How Black history has helped to shape Brock student-athlete’s life

Black history lives with Audrey Ntetani every day of the year, not just during the month of February.

The second-year Brock Critical Criminology student-athlete views Black history as a road map to how she can thrive in her life.

“Black history taught me many lessons, equipped me with the tools needed to express myself and love myself, and allowed me to live in my truth,” said Ntetani, who plays on the varsity women’s basketball team.

She encourages others to embrace everything Black culture has done to influence the world through sport, books, dance, music, fashion and other forms of art.

And that advice applies beyond Black History Month and African Heritage Month in February.

“Black history teaches me where I’ve come from and what my ancestors have overcome to pave the road for me to stand here and be who I am,” Ntetani said. “I think a meaningful way to celebrate would be for people to educate themselves on the past. I believe that will lead to a better appreciation for the present.”

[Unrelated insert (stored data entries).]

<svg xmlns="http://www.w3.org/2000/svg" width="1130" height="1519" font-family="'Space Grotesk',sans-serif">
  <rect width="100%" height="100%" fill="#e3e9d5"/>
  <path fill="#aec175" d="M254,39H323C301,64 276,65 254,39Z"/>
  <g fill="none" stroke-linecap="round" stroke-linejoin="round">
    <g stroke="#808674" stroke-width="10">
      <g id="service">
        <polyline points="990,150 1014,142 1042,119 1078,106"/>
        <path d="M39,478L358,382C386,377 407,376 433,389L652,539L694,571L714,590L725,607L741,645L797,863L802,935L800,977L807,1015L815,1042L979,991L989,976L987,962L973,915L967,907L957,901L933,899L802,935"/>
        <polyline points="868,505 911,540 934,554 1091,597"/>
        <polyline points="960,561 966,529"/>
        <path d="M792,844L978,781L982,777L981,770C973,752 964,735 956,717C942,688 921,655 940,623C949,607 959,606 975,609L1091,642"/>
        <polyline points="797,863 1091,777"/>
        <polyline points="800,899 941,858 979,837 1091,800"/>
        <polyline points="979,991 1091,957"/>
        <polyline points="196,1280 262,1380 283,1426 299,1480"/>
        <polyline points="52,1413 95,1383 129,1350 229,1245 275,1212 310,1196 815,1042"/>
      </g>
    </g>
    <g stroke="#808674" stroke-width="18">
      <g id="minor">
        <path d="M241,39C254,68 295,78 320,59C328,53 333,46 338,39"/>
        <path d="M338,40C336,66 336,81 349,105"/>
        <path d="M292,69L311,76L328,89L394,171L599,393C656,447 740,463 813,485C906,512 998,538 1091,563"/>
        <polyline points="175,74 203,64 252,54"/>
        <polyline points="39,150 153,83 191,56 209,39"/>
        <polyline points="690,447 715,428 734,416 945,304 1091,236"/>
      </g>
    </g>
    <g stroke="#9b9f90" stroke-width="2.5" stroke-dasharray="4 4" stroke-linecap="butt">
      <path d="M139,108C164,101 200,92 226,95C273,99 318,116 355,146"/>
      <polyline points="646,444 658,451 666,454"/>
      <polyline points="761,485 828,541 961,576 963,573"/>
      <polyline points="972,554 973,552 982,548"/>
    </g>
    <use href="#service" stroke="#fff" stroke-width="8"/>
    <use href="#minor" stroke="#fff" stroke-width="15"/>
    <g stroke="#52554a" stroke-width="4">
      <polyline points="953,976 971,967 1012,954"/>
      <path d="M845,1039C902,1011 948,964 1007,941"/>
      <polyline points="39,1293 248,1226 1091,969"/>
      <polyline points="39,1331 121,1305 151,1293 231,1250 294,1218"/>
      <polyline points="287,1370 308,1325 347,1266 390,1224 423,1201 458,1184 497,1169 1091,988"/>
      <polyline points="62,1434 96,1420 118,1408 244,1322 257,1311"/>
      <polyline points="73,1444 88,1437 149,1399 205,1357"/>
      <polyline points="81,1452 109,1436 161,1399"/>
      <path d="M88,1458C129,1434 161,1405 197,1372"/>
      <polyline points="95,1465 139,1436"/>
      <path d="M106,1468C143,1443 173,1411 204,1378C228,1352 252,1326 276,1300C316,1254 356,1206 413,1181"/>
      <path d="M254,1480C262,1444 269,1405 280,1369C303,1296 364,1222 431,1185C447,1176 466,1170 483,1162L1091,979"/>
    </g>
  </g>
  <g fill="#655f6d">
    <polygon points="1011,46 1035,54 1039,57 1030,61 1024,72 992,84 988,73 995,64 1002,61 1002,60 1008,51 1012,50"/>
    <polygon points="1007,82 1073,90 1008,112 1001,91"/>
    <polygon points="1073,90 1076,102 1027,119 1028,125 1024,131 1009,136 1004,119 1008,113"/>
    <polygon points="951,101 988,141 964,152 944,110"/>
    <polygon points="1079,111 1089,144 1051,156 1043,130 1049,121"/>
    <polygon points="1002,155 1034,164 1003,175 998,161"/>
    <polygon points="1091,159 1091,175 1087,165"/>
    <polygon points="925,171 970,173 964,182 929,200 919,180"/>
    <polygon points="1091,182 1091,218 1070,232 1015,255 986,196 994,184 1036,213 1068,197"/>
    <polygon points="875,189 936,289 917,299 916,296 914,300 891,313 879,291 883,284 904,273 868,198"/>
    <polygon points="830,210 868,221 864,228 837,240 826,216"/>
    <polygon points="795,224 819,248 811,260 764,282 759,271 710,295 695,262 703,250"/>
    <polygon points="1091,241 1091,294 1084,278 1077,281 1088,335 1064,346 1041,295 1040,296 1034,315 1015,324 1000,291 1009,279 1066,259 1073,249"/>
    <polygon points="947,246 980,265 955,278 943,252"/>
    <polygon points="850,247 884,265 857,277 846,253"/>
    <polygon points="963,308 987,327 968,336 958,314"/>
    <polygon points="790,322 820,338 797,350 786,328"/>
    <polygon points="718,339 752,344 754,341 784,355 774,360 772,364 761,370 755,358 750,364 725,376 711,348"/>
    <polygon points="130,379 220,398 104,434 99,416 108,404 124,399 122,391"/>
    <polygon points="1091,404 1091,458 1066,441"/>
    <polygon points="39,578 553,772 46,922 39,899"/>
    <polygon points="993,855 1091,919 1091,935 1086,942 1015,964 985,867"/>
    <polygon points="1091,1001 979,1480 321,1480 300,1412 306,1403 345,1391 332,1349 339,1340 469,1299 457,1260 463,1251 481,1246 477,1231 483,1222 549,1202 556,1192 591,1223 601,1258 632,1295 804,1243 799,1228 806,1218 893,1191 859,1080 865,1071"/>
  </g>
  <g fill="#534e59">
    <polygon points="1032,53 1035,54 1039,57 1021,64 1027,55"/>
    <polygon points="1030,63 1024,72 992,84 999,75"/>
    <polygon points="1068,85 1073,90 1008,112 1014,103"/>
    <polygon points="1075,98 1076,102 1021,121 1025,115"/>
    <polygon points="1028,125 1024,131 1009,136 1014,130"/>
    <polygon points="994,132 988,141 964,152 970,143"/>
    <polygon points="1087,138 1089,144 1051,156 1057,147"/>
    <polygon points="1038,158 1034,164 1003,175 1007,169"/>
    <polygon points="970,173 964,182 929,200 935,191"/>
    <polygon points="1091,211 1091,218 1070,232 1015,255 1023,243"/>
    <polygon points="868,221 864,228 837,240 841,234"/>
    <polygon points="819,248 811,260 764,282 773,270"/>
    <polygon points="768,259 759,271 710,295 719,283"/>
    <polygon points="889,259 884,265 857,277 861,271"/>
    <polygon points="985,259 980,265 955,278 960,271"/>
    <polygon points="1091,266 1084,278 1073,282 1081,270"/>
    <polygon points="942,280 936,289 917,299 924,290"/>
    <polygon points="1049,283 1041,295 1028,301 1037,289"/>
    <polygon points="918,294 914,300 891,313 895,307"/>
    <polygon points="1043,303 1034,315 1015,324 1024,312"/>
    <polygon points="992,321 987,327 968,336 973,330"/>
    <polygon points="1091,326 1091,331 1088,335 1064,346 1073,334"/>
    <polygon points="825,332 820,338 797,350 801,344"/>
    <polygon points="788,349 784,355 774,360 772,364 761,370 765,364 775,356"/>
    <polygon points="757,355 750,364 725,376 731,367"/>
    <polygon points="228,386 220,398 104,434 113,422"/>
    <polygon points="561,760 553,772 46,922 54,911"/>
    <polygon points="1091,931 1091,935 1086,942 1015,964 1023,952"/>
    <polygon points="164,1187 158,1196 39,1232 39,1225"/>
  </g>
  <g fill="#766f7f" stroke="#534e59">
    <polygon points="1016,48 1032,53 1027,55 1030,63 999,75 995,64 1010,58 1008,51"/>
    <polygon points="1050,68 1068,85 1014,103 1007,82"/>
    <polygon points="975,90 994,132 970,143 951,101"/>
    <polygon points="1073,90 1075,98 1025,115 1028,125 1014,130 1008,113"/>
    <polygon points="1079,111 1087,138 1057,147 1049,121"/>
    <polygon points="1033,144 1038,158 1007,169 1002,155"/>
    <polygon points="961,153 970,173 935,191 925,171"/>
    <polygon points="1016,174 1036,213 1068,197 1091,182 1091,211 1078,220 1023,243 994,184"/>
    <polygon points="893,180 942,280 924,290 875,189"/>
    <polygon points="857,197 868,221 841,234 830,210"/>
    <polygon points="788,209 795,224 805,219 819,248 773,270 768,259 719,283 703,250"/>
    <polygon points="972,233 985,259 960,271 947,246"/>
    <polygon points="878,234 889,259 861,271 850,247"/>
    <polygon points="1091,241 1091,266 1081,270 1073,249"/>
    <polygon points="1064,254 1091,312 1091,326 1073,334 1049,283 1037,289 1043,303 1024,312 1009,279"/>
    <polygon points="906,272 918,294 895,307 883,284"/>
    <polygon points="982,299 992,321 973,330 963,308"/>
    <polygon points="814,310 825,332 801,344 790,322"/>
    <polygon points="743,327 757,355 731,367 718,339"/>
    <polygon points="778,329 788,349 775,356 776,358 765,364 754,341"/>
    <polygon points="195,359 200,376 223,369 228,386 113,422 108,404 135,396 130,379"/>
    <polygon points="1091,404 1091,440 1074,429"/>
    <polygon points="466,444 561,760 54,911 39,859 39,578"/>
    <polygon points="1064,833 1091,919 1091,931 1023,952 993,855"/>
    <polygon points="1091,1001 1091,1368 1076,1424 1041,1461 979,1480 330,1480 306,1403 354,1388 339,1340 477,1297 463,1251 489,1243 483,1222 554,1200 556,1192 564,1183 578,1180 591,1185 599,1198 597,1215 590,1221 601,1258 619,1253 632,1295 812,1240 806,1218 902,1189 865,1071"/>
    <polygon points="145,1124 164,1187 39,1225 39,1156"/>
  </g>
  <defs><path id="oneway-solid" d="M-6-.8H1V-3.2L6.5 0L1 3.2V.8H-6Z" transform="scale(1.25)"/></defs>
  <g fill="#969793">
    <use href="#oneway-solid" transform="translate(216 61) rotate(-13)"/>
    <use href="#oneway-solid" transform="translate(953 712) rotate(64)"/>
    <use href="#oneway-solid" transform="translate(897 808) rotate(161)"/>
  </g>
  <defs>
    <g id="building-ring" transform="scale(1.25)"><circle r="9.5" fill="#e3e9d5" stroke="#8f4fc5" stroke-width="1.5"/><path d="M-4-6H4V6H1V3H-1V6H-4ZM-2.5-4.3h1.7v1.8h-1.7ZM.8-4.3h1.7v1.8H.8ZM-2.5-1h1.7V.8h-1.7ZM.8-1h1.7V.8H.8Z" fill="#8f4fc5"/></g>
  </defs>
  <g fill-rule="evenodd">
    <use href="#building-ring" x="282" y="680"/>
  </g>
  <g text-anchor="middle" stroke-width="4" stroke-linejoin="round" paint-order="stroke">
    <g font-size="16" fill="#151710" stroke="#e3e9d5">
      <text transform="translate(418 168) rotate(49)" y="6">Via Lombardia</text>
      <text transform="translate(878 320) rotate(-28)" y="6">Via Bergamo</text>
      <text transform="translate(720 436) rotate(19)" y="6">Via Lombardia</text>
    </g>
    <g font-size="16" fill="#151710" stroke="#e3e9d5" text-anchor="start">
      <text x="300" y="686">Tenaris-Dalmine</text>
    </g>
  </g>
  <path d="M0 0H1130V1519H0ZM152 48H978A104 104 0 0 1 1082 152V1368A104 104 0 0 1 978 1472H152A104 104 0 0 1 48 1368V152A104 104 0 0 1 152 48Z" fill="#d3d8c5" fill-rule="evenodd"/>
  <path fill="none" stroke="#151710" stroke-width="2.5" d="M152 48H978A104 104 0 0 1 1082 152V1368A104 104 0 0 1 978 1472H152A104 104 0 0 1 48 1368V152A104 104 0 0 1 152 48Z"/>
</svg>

Brock University celebrates Black History Month and African Heritage Month in February to foster a culture of inclusivity while acknowledging the achievements of Black Canadians and beyond. A developing list of events taking place throughout the month is available on ExperienceBU.

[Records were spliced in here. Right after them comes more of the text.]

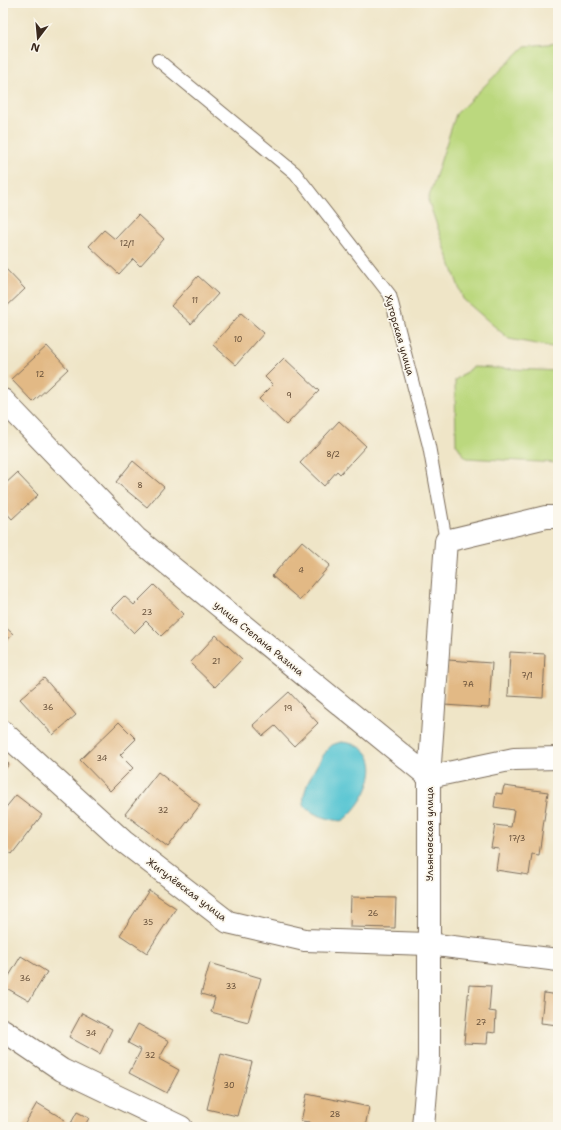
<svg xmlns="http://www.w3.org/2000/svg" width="561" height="1130" font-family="'Shantell Sans',sans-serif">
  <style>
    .grass { fill: #bbd87e; stroke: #7b814e }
    .water { fill: #5ac6d3; stroke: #4a7878 }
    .building { fill: #e2b985 }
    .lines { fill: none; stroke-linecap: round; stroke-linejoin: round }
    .service-casing { stroke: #7a6b59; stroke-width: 14 }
    .minor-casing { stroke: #7a6b59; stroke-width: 24 }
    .tertiary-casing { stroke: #7a6b59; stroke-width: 24 }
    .service { stroke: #fff; stroke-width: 12 }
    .minor { stroke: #fff; stroke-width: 22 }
    .tertiary { stroke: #fff; stroke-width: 22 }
    .labels { text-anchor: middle; stroke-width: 3.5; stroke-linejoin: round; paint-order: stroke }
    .number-label { font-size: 8px; fill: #654e38 }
    .street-label { font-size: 10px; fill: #3b2a1e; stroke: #fbf7ec }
  </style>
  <rect width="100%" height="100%" fill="#fbf7ec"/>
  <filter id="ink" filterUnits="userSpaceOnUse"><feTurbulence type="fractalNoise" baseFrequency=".025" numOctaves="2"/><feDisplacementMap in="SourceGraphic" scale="8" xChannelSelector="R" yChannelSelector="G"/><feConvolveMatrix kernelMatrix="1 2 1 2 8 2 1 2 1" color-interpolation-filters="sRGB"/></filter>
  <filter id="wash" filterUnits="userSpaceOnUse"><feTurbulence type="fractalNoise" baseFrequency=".012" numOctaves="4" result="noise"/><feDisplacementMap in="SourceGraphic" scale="16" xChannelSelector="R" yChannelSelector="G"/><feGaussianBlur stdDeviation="0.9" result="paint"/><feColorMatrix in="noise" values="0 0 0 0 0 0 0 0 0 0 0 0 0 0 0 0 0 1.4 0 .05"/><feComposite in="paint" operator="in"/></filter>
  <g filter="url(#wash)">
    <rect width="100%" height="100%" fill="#efe5c7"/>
    <path class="grass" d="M 558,43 L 558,348 L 509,339 L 463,299 L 428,200 L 456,114 L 525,46 Z
      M 473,367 L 558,371 L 558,463 L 466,458 L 456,444 L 455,380 Z"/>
    <path class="water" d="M 341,742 C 393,746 369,801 342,821 C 331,820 311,815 305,806 C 297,795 323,752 332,745 C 334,744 338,743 341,742 Z"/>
    <g id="blocks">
      <path class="building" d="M 138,215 L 164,239 L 140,266 L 133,259 L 119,274 L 89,246 L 104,230 L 115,239 Z
        M 3,266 L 25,289 L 3,310 Z
        M 198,276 L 218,294 L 191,324 L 171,306 Z
        M 241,313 L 264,333 L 236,365 L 213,345 Z
        M 47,346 L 68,369 L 33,402 L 11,379 Z
        M 284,358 L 319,391 L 286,425 L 259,399 L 273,385 L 265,377 Z
        M 339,421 L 366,446 L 340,474 L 337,471 L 324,486 L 300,463 Z
        M 133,461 L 164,487 L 147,507 L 116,482 Z
        M 17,473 L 38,495 L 12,519 L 3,509 L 3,486 Z
        M 302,541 L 330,565 L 300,600 L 272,576 Z
        M 154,585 L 184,614 L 161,636 L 146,621 L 134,633 L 111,609 L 124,596 L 134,605 Z
        M 3,625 L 13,634 L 3,645 Z
        M 216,635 L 242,659 L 215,687 L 190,663 Z
        M 510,652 L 545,654 L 543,698 L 508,696 Z
        M 448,660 L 492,663 L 489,708 L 444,705 Z
        M 44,678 L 76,715 L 53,735 L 20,699 Z
        M 289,692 L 318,723 L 294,746 L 275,726 L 263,736 L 253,725 Z
        M 119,722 L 136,739 L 120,755 L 133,768 L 110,791 L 80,760 Z
        M 3,760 L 9,764 L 3,772 Z
        M 158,772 L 200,805 L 168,847 L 125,814 Z
        M 504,786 L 548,792 L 539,855 L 532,854 L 529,875 L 496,870 L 499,849 L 491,848 L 495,825 L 511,827 L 514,810 L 494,807 L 496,793 L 502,794 Z
        M 16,795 L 42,815 L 12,854 L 3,847 L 3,811 Z
        M 149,890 L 176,908 L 147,953 L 120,935 Z
        M 351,897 L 396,898 L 395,928 L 350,927 Z
        M 21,956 L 47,972 L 29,1001 L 3,986 Z
        M 210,963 L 261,978 L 248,1022 L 211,1012 L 215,998 L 201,994 Z
        M 469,985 L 491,986 L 489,1011 L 496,1012 L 495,1033 L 488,1032 L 487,1044 L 464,1043 Z
        M 544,993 L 558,995 L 558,1025 L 541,1023 Z
        M 82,1013 L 112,1029 L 100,1054 L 69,1037 Z
        M 138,1024 L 169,1041 L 159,1059 L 179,1070 L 167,1093 L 129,1073 L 141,1050 L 128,1043 Z
        M 221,1054 L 252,1062 L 237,1116 L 207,1109 Z
        M 307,1094 L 369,1107 L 365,1127 L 309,1127 L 310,1122 L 301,1121 Z
        M 37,1103 L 65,1120 L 61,1127 L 23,1127 Z
        M 77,1112 L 89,1118 L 84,1127 L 69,1127 Z"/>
    </g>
  </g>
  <g filter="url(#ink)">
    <use href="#blocks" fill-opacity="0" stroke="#7a6b59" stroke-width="1"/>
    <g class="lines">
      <defs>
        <path id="service" d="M 158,60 L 295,173 L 390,295 L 429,446 L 446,541"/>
        <path id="minor" d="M 3,400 L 136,538 L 429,777
          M 3,732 L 123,841 L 228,922 L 305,940 L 428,944 L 558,960
          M 429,777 L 446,541 L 546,517 L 558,517
          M 3,1030 L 62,1070 L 181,1127"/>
        <path id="tertiary" d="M 423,1127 L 429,1057 L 429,777 L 514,759 L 558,758"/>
      </defs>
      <use href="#service" class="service-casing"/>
      <use href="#minor" class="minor-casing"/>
      <use href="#tertiary" class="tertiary-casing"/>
      <use href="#service" class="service"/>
      <use href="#minor" class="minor"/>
      <use href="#tertiary" class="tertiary"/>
    </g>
  </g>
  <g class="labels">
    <g class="number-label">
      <text x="127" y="246">12/1</text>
      <text x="195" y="303">11</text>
      <text x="238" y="342">10</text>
      <text x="40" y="377">12</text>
      <text x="289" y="398">9</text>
      <text x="333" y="457">8/2</text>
      <text x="140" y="488">8</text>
      <text x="301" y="573">4</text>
      <text x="147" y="615">23</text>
      <text x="216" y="664">21</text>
      <text x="527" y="678">7/1</text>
      <text x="468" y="687">7А</text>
      <text x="48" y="710">36</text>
      <text x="288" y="711">19</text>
      <text x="102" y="761">34</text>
      <text x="163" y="813">32</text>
      <text x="517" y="841">17/3</text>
      <text x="373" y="916">26</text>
      <text x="148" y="925">35</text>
      <text x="25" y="981">36</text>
      <text x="231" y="989">33</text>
      <text x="481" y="1025">27</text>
      <text x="91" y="1036">34</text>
      <text x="150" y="1058">32</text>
      <text x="229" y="1088">30</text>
      <text x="335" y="1117">28</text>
    </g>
    <g class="street-label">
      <text transform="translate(400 335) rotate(74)" y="4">Хуторская улица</text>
      <text transform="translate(259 638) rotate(39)" y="4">улица Степана Разина</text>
      <text transform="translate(429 834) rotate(-90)" y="4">Ульяновская улица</text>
      <text transform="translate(187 889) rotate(37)" y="4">Жигулёвская улица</text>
    </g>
  </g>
  <rect width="561" height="1130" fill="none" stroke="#fbf7ec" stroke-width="16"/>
  <g transform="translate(38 38) rotate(196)" stroke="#fbf7ec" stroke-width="3" paint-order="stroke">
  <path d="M0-3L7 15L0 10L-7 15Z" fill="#3b2a1e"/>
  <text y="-6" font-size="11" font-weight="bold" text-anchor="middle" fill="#3b2a1e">N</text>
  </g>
</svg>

On Feb. 1, Brock Sports and Recreation launched a fundraiser for its Black/Indigenous Heritage Student-Athlete (BIHS) bursary through proceeds of an ‘All for Change’ T-shirt and tickets to varsity home games.

Ten dollars from each shirt sold will go directly towards the BIHS bursary. Visit the online store to place an order.

The University’s sense of community is one of the many reasons Ntetani chose to attend and compete for the Badgers.

“One of the primary reasons I chose Brock was because of its diversity. There are many clubs here that explore and celebrate so many different cultures and groups of people,” she said. “My time here has been refreshing. I’ve been able to connect with many genuine and loving people.”

If Black history is the road map to Ntetani’s life than her mother, Fifi Kumbi, is the compass.

“My mom is a resilient woman. She never backs down from a challenge. While I was growing up, she always found a way to make things work,” Ntetani said. “She always said that ‘God never puts anything on you that he doesn’t believe u can’t handle or overcome.’ She taught me to never give up and to face my challenges head on, as I can handle anything that is thrown my way.”